*REQUIRED WORK*. Reproduce the items, starting at the first one and ending at the line containing "6: (131, 184)", with "zero-indexed" changed to "zero-based" and everything else left unchanged.
____________________
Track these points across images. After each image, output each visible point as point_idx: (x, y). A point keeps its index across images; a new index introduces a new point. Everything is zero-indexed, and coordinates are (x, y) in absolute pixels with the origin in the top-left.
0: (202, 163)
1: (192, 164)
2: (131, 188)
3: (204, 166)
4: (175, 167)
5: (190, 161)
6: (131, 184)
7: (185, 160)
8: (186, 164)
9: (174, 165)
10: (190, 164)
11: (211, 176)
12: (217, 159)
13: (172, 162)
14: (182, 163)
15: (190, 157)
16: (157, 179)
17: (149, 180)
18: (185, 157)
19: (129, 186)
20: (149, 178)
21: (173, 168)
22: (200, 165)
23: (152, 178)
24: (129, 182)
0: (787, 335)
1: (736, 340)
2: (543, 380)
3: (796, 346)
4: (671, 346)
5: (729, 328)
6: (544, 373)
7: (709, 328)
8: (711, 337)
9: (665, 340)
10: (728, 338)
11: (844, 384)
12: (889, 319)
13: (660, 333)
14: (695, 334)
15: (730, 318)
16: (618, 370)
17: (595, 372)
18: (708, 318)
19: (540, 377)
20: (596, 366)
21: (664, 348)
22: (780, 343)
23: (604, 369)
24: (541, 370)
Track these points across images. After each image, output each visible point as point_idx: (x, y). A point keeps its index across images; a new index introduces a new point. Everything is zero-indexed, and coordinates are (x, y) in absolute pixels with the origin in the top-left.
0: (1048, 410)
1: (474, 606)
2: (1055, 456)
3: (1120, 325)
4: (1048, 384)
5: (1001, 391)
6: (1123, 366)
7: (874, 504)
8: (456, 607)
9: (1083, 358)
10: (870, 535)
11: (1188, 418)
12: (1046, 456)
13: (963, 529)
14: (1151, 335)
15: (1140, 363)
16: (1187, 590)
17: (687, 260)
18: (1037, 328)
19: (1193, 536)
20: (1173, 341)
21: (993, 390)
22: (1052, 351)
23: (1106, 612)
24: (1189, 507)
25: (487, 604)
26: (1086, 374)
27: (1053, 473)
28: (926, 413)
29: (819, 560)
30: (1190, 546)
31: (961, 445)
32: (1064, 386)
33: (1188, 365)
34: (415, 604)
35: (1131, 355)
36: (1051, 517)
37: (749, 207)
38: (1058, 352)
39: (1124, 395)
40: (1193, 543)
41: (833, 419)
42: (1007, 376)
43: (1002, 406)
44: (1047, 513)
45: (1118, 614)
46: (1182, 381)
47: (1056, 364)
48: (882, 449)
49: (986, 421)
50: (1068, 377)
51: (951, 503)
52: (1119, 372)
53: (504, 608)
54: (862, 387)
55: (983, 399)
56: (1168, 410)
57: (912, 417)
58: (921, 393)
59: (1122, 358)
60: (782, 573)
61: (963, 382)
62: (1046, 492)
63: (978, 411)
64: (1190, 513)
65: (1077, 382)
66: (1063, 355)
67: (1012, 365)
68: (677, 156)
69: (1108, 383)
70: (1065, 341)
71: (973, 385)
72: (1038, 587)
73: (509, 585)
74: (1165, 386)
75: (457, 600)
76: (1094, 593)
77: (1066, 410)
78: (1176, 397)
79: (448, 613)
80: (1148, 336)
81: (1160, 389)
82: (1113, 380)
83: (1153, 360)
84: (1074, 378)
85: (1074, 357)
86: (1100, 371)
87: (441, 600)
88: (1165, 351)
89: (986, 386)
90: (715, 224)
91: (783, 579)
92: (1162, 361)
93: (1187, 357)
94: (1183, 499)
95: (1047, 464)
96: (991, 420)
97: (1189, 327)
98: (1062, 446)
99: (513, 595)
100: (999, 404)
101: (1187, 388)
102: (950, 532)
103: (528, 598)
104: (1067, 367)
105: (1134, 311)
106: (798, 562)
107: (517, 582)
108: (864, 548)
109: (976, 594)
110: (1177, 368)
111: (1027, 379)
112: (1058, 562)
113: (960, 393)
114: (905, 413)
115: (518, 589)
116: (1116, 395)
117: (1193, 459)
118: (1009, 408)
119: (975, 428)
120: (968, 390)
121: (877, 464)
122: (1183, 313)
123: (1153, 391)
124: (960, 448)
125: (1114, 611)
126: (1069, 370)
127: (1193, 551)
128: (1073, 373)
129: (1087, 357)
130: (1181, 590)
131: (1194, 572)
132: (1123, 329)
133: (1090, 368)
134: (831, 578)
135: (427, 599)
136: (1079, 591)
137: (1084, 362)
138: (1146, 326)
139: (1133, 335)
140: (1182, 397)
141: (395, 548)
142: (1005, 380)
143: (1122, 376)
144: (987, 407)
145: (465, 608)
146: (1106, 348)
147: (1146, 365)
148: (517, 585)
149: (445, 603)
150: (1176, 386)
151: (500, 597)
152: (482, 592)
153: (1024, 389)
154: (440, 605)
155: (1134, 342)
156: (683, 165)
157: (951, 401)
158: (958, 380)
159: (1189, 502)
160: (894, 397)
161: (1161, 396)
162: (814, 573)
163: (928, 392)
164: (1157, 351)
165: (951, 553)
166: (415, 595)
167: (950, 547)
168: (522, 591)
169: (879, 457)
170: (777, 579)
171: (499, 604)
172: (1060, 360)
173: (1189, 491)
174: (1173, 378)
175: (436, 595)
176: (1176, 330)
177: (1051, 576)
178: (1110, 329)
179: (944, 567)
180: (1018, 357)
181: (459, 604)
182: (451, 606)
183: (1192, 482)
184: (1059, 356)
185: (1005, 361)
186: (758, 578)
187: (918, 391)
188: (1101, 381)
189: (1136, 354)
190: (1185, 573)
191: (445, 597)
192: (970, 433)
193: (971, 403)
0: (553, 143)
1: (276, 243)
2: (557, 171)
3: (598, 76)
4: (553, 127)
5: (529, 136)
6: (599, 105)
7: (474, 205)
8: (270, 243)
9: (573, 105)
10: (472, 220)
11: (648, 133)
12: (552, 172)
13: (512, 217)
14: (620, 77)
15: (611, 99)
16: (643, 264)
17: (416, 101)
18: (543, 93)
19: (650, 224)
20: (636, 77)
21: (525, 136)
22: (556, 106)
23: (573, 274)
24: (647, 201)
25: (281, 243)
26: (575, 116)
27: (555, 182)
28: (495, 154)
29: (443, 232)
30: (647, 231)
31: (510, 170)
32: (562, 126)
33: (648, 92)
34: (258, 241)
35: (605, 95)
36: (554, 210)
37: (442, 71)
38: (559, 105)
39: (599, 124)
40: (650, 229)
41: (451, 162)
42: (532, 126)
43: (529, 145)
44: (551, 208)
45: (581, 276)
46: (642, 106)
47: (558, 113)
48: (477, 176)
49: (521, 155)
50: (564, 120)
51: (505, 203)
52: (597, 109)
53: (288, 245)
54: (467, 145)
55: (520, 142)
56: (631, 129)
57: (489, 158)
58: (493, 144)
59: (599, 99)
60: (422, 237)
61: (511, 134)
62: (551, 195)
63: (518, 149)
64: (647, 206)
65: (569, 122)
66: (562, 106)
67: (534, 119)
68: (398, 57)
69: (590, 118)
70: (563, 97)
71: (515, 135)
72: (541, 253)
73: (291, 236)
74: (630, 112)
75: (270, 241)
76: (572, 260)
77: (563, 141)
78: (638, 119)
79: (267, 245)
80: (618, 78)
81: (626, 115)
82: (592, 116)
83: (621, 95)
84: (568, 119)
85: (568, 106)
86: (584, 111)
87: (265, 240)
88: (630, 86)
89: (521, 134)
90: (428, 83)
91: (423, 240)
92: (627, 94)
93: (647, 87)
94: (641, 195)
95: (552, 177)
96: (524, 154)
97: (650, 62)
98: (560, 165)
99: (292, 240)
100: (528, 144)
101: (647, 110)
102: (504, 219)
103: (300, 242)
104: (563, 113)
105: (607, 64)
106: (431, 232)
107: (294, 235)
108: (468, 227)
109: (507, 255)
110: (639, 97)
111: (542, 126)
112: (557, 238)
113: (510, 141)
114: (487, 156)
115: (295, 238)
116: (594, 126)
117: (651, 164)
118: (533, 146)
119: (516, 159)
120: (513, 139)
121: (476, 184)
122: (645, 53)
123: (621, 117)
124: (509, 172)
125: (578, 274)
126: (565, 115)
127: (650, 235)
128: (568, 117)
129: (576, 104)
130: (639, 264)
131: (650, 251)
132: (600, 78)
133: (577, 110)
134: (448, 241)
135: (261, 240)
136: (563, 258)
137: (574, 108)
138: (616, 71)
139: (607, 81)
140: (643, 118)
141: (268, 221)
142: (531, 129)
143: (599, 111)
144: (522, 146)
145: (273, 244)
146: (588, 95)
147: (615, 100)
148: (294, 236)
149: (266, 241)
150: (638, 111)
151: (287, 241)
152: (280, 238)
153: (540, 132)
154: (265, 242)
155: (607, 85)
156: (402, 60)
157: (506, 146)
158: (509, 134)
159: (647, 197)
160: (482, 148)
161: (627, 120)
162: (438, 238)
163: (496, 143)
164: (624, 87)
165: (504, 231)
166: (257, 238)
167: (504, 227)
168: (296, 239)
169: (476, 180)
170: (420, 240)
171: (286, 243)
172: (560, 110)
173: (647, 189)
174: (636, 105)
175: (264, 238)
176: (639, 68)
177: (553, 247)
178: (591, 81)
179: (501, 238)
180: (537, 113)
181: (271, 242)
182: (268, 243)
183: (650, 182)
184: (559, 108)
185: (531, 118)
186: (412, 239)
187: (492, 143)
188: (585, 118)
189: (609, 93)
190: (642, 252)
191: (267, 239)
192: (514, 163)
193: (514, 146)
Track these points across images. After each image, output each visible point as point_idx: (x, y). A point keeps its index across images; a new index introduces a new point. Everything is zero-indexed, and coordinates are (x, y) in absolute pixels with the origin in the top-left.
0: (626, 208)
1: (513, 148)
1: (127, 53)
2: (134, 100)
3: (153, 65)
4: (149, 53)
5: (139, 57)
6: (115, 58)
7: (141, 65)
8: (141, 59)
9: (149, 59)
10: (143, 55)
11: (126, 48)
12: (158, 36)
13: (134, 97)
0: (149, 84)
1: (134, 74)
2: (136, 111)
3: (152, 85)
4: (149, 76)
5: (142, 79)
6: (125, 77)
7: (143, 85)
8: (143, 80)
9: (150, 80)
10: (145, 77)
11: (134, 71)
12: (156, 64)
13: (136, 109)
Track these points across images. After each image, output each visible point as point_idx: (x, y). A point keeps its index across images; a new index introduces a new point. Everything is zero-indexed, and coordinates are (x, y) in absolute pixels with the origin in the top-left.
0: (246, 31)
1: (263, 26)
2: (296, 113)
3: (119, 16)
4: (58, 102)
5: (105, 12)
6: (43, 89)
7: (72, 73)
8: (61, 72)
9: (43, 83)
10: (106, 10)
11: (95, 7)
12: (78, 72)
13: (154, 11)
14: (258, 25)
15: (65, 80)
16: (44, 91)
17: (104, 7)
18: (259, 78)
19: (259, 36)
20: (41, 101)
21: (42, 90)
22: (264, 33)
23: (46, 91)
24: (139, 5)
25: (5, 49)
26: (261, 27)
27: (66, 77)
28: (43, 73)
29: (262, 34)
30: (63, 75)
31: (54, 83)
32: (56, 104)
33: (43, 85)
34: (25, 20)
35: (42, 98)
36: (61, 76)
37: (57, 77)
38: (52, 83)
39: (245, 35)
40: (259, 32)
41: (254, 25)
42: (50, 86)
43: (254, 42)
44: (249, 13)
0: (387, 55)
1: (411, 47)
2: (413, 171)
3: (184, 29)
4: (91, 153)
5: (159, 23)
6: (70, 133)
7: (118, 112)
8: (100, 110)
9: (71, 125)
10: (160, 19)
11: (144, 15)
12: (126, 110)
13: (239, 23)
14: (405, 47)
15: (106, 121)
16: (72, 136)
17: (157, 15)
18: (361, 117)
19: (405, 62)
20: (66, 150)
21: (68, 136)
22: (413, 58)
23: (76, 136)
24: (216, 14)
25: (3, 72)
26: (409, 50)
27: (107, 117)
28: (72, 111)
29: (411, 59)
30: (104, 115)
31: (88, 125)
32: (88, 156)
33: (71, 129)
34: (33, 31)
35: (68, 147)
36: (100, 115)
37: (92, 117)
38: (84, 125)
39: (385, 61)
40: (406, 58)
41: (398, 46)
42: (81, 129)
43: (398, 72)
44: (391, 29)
____________________
*ANSWER BELOW*.
Track these points across images. After each image, output each visible point as point_idx: (x, y). A point keeps its index across images; a new index introduces a new point. Everything is zero-based, and coordinates are (x, y) in absolute pixels with the origin in the top-left.
0: (202, 163)
1: (192, 164)
2: (131, 188)
3: (204, 166)
4: (175, 167)
5: (190, 161)
6: (131, 184)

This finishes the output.